For the first time in a while, I feel like I’m developing a voice. I see so many of these road comics do the same basic style of simplistic joke followed by simplistic joke, broken up by some crowd work and maybe some sort of interactive bit or prop humor. I feel like I’m finally starting to be a performer instead of just a guy who tells jokes. I’m starting to figure out, almost four years in, how jokes go in some of these rooms doesn’t matter, you just move on. You move on to the next joke, or start doing crowd work, or whatever. Not all of your jokes will hit. Either because of you, or the audience. The trick is just to act like whatever happens is supposed to happen. Because they have no idea how comedy is supposed to be. A lot of road rooms seem to have people who are worried about looking stupid, so as long as you act like they’re supposed to laugh and throw in some sort of trigger word or action, they’ll laugh whether they get it or not.

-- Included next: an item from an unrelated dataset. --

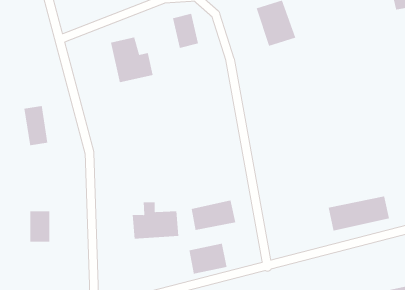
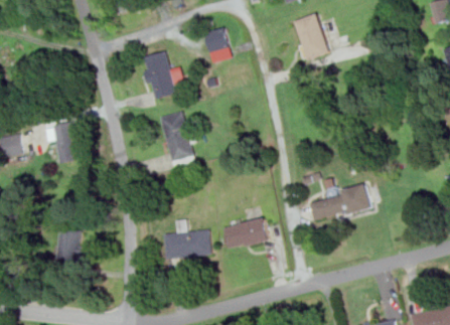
building: none -> [159,112,195,170]
building: [328,196,390,231] -> [307,186,370,222]
building: [189,243,227,275] -> none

Basically, I’m slowly approaching the point where I’m not desperate for the audiences approval–which is huge. The next beast for me to tackle to be less desperate for my fellow comedians’ approval, which is tougher because I want them to accept me as a friend/equal at times, and then other times I’m trying to live up to some standard I’ve imagined they have for me. Either way, I’m seeing results from all the work.